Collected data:

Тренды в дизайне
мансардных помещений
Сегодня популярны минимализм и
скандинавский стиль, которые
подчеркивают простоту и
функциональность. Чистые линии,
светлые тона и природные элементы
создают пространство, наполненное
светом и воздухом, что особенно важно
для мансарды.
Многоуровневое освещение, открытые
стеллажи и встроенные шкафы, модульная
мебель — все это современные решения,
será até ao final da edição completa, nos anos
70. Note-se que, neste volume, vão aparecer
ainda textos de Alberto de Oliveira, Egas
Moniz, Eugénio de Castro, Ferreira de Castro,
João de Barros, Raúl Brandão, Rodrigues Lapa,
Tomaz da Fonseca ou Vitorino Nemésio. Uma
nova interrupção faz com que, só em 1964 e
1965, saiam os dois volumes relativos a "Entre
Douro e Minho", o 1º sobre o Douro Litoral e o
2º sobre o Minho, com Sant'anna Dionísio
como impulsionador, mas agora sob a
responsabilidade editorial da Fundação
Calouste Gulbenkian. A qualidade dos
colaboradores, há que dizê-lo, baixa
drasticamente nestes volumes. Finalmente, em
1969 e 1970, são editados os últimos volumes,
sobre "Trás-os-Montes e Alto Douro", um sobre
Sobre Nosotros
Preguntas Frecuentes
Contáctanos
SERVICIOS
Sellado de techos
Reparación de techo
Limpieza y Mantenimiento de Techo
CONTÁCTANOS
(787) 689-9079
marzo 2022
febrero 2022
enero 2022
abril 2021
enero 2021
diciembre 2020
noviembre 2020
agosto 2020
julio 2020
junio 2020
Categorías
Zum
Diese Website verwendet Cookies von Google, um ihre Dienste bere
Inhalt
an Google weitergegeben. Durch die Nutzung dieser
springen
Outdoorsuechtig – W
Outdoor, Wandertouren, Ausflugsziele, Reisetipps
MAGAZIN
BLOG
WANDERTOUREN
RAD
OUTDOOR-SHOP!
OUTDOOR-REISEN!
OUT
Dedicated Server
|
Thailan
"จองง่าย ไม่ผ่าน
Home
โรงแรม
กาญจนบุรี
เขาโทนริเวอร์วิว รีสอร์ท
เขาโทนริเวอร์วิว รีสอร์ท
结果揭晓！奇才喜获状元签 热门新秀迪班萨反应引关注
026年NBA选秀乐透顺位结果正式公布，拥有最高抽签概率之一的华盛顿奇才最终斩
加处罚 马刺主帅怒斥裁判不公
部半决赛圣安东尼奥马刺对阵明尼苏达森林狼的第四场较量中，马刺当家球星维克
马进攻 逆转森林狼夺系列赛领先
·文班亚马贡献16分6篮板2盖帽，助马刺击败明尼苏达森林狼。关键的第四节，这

DESCRIPTION OF THE TASK: Write out the lines above, from the very first one through the line holding "стеллажи и встроенные шкафы, модульная", inclusive.

OUTPUT BELOW:
Тренды в дизайне
мансардных помещений
Сегодня популярны минимализм и
скандинавский стиль, которые
подчеркивают простоту и
функциональность. Чистые линии,
светлые тона и природные элементы
создают пространство, наполненное
светом и воздухом, что особенно важно
для мансарды.
Многоуровневое освещение, открытые
стеллажи и встроенные шкафы, модульная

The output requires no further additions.